A Saudi friend of mine recently made a 2.5 week excursion into the Rub’ al Khali or Empty Quarter. For those of you not aware what or where the Rub al Khali is, according to Wikipedia: “The Rub’ al Khali (Arabic: الربع الخالي), which translates as Empty Quarter in English, is one of the largest sand deserts in the world, encompassing most of the southern third of the Arabian Peninsula, including southern Saudi Arabia, and areas of Oman, the United Arab Emirates and Yemen. The desert covers some 650,000 square kilometers (250,000 square miles) (the area between long. 44°30′–56°30′E., and lat. 16°30′–23°00′N), more than the combined land areas of the Netherlands, Belgium and France. It is one of the most inhospitable places on earth, and entirely uninhabitable.
Largely unexplored until recently, the desert is one thousand kilometers (600 miles) long, and 500 km (300 mi) wide. Even the Bedouins only skirt the edges of the desert. Nonetheless, tour companies do exist that offer GPS-equipped excursions into the desert. The first documented journeys made by Westerners to the Empty Quarter were those made by Bertram Thomas in 1931 and St. John Philby in 1932. Between 1946 and 1950 Wilfred Thesiger crossed the area several times and mapped large parts of the Empty Quarter and the mountains of Oman.
With summer temperatures up to nearly 55 degrees Celsius (131 F) at noon, and dunes taller than the Eiffel Tower — over 330 meters (1000 ft) — the desert may be the most forbidding environment on Earth. However, as nearly everywhere else, life flourishes. Arachnids, rodents and plant life can all be found throughout the Empty Quarter. As an ecoregion, it falls within the Arabian Desert and East Sahero-Arabian xeric shrublands.
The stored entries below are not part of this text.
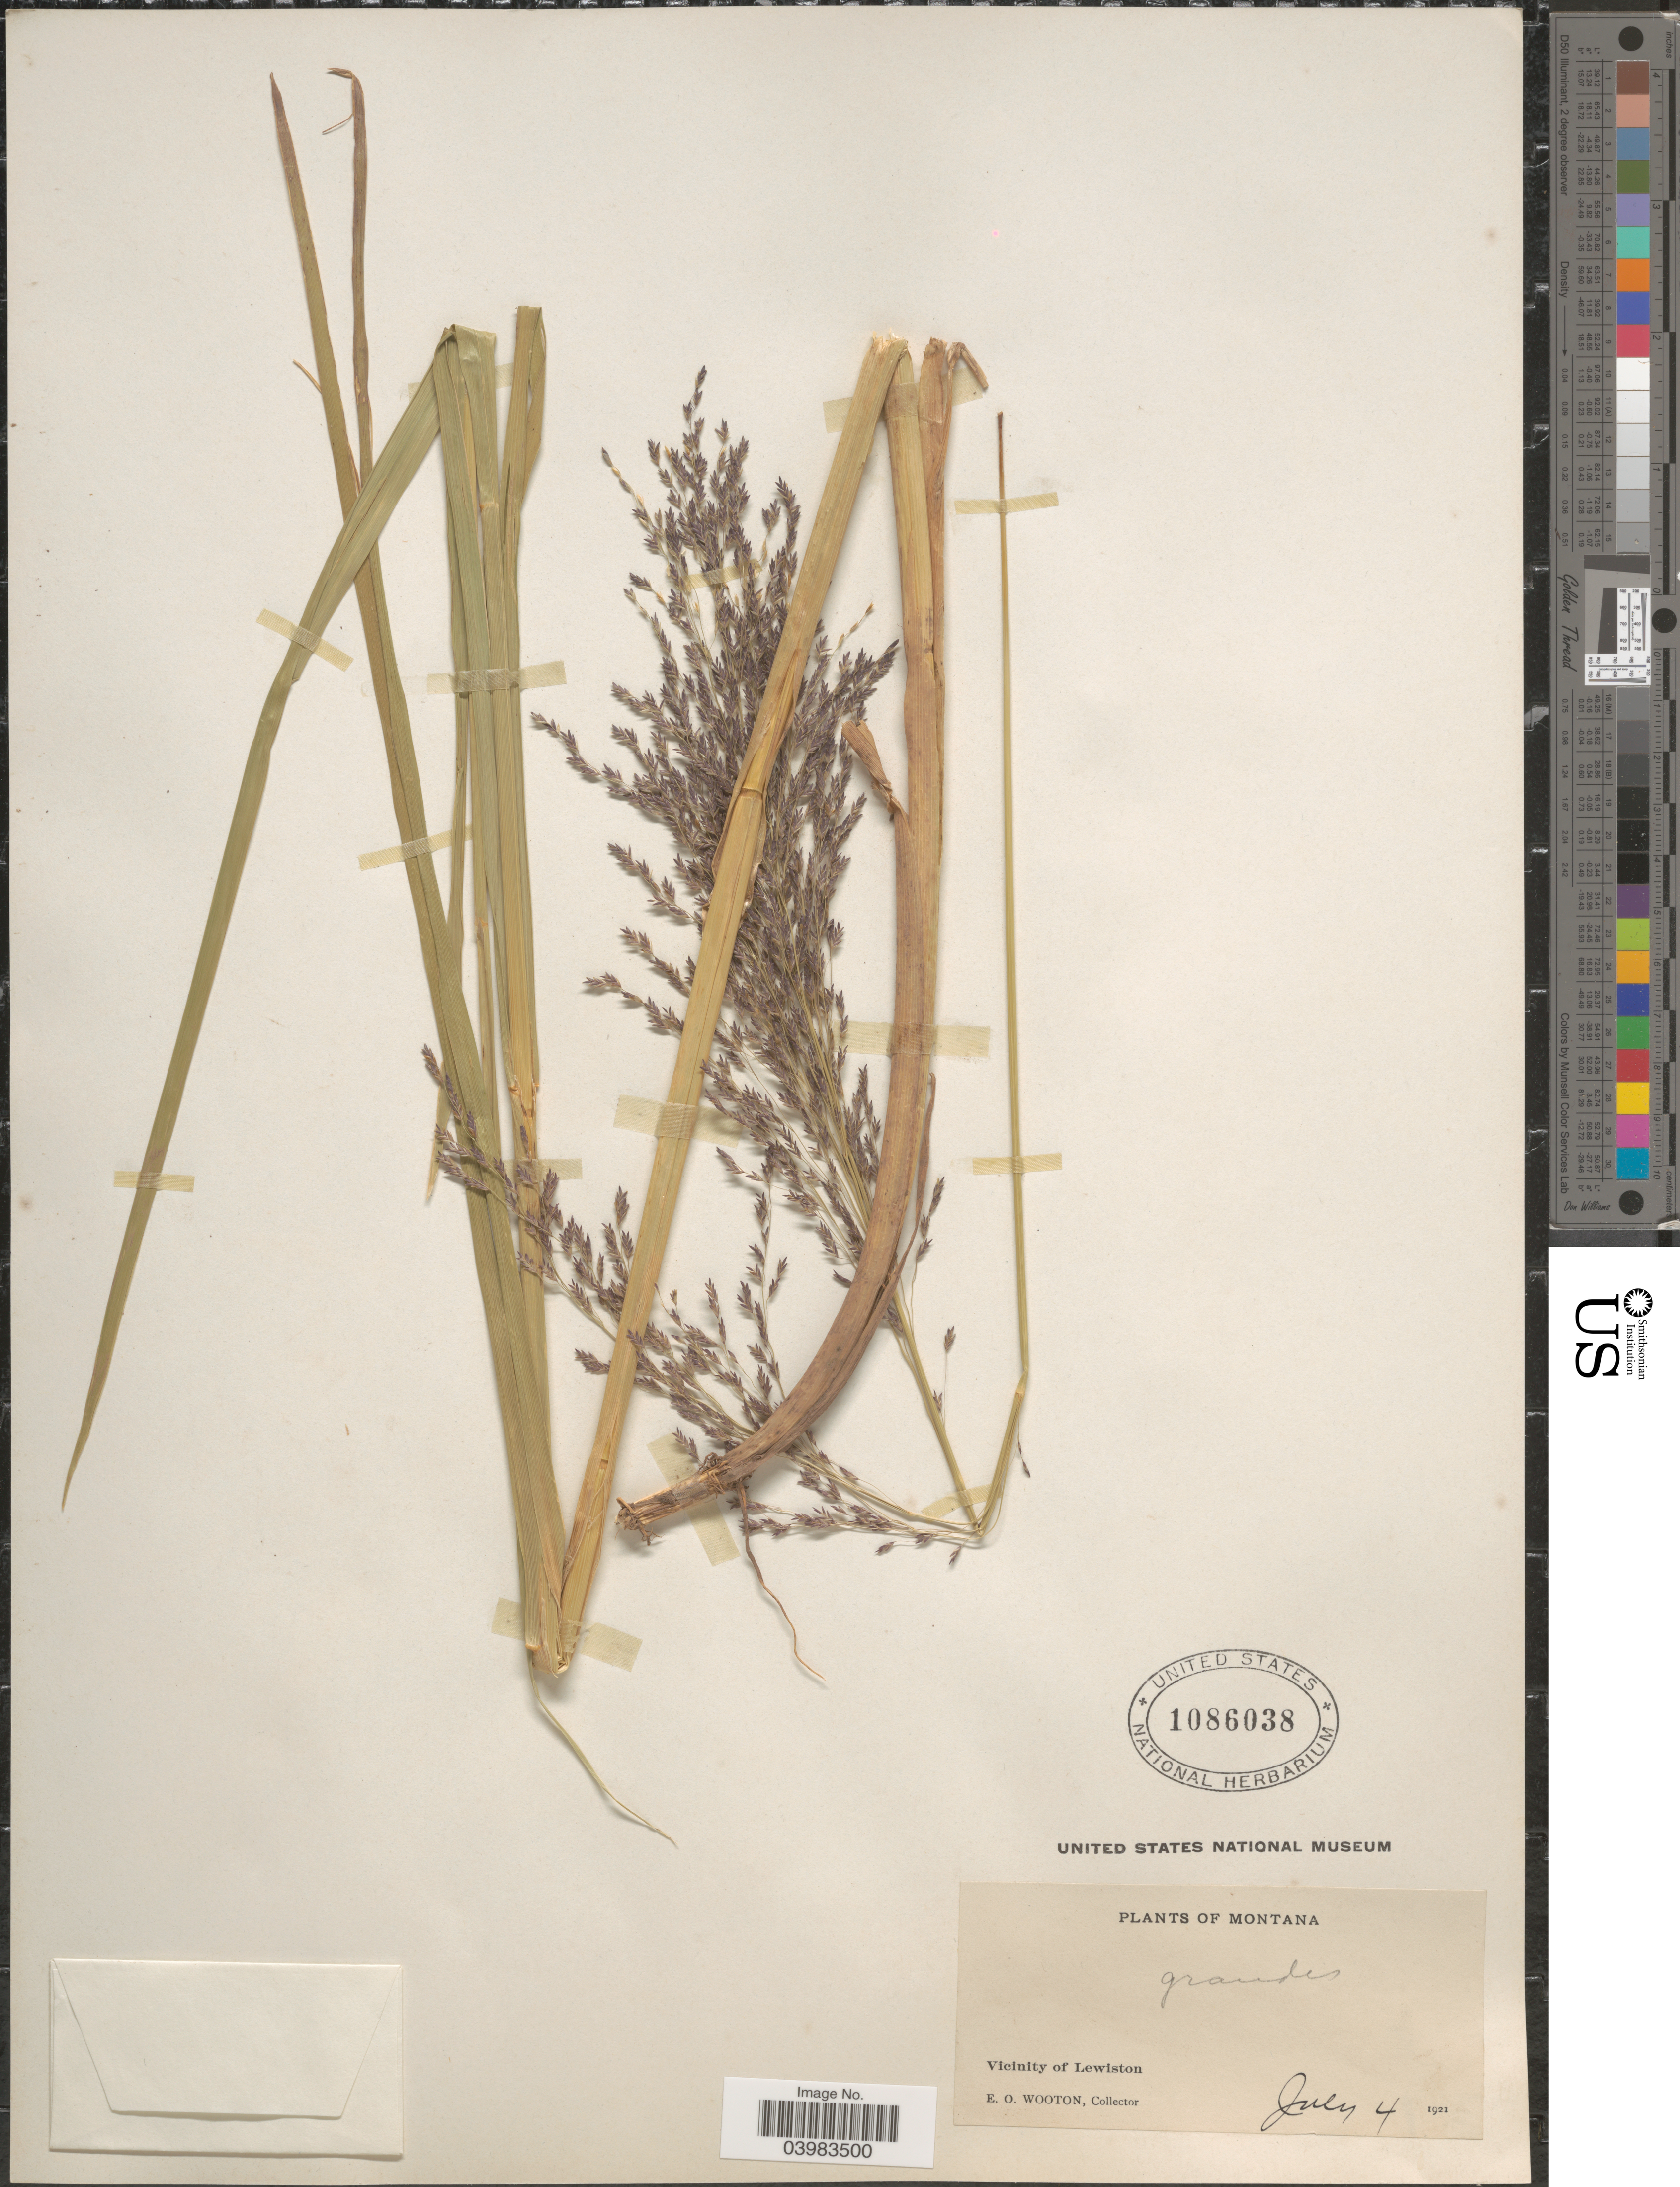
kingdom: Plantae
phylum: Tracheophyta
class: Liliopsida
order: Poales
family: Poaceae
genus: Glyceria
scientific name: Glyceria grandis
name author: S. Watson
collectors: E. O. Wooton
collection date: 1921-07-04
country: United States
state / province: Montana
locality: Vicinity of Lewiston.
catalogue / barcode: US 1086038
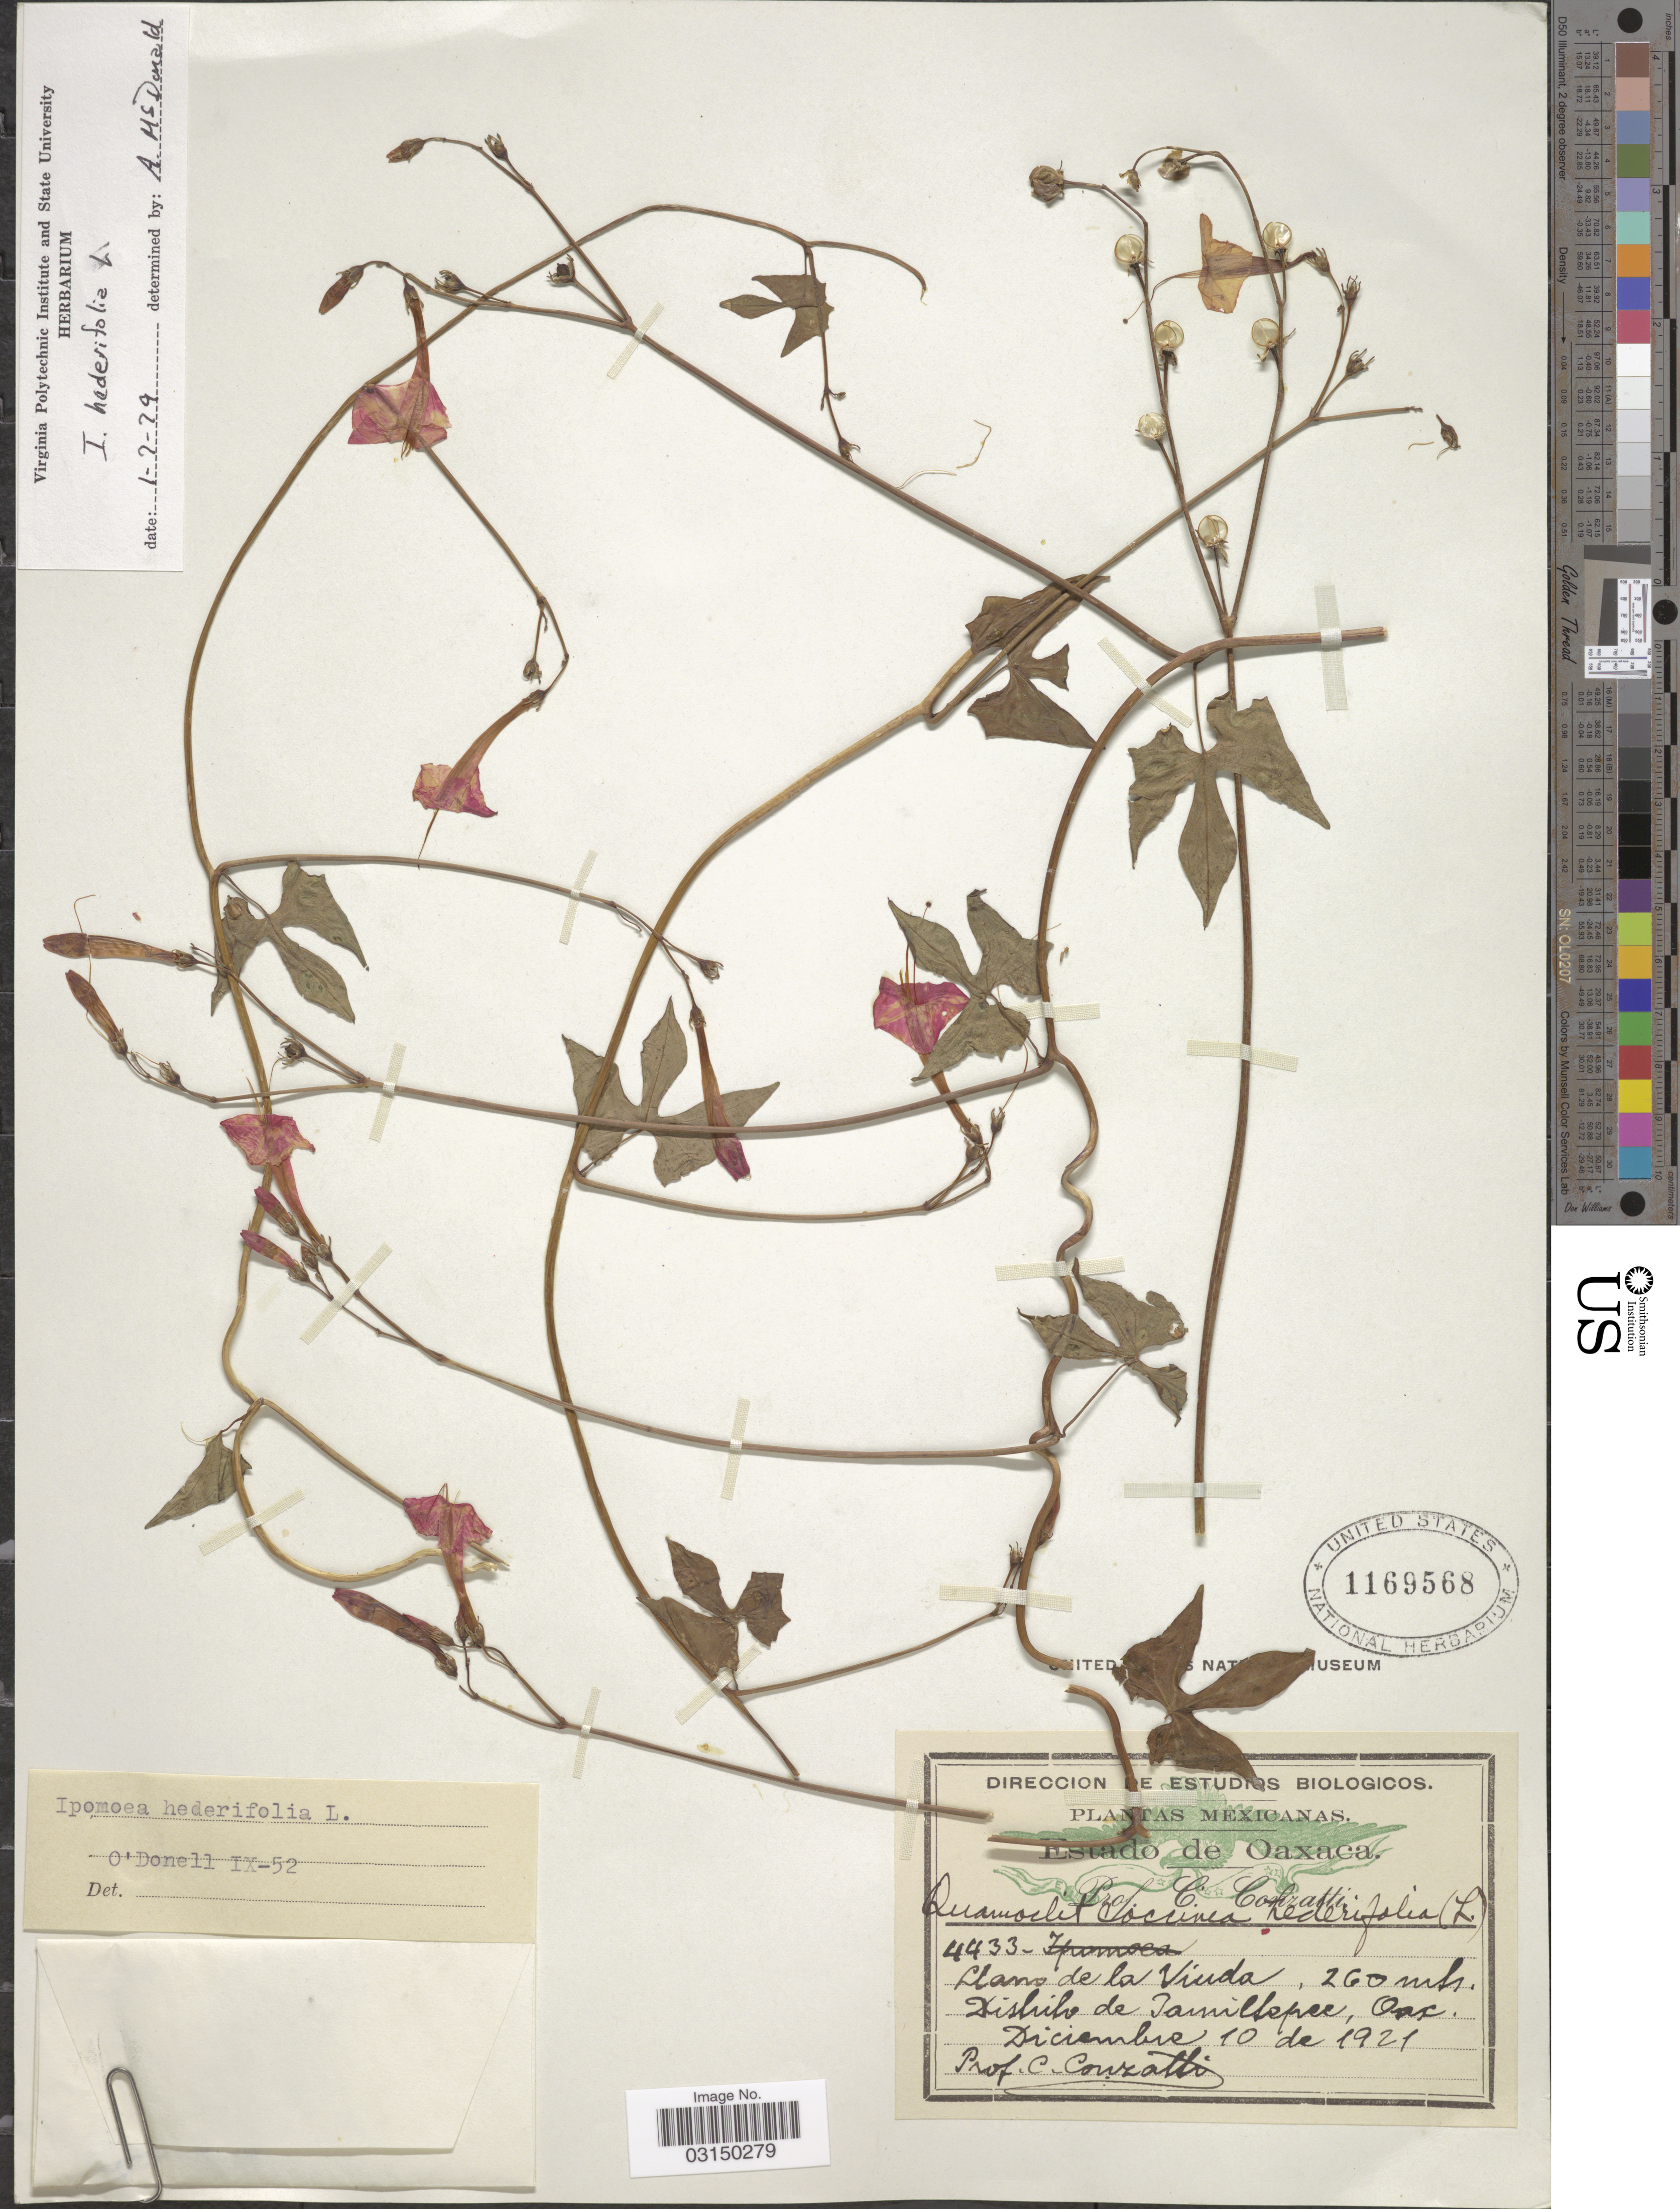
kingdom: Plantae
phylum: Tracheophyta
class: Magnoliopsida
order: Solanales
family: Convolvulaceae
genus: Ipomoea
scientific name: Ipomoea hederifolia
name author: L.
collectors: C. Conzatti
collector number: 4433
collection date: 1921-12-10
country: Mexico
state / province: Oaxaca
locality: Llano de la Viuda. Distrito de Tamiltepec.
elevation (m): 260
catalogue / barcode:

Desertification has increased through the millennia. Before desertification made the caravan trails leading across the Rub’ al Khali so difficult, the caravans of the frankincense trade crossed now virtually impassable stretches of wasteland, until about 300 AD. For example, Iram of the Pillars, a lost city, depended on such trade. More recently, tribal populations were also present in certain parts of the Empty Quarter, with the largest in the Najran region. A few road links were connected with these tribal settlements to the water resource and oil production centers.
Geologically, the Empty Quarter is one of the most oil-rich places in the world. Vast oil reserves have been discovered underneath the sand stacks. Sheyba, in the middle of the desert, is a major Arab light crude oil-producing site in Saudi Arabia. Also, Ghawwar Field, the largest oil field in the world, extends southward into the northernmost parts of the Empty Quarter.”
My friend had the opportunity to be the photographer of an official group which went into the Rub’ al Khali to conduct a geological survey. During the 2.5 weeks he traveled as part of this group through the Rub’ al Khali the temperatures ranged from 3 to 33 degrees celsius. With the exception of one night spent at an Aramco camp, all of their nights were spent camping among the open skies. I learned from him so much about the hidden treasures and beauty of this vast and perhaps at first glance, desolate desert. He told me how they first entered into the empty quarter through an area that has been preserved as an official wildlife reserve. To his surprise and delight, he was able to see (and photograph) a herd of 11 arabian oryx in their natural habitat. What makes this sighting even more significant is that the oryx is on the endangered species list and it is believed that there are less than 300 of them in existence. To see so many at one time is nothing less than a miracle. Many people who enter the wildlife preserve in the hopes to see even just one oryx will go away disappointed. The oryx is a medium sized antelope.
I further learned that within the Rub’ al Khali (about 5-7 days into the trip) the group came across a desert lake. Yes; you read that correctly – a lake in the midst of one of the world’s largest sand deserts. It had rained three years ago and enough water still remained to qualify as a desert lake. Here is where my friend was able to view a wide variety of foliage which even included a seagull who had found its way to the water. Due to the location and composition of the ground, the water in the lake was composed more of sulphur water and emanated a sulphuric odor.
The group skirted the borders of the Rub’ al Khali between the Kingdom and UAE, Yemen and Oman. Much of the trip was actually on a paved road but naturally there were times when their SUV’s were driven across the sand dunes. They also stopped at several of the Aramco sites and saw the airstrips that had been built for Aramco. These same Aramco sites were not only well-secured but equipped with comfortable installations and lodging facilities.
Taking a tour into the Rub’ al Khali has been a dream of mine even before coming to the Kingdom. I have learned through my friend that tours can be arranged by knowledgable beudion guides. I hope to receive this contact information and will be happy to share it once received for others who may have this same dream. However it will be unlikely that I would take such a tour during 2008 as the prime season to go into the empty quarter is just about over. The sand storm season across the desert has started and then that season is followed the intense searing heat which exceeds 60 degrees celsius so in all likelihood such a trip will have to be planned for Spring 2009.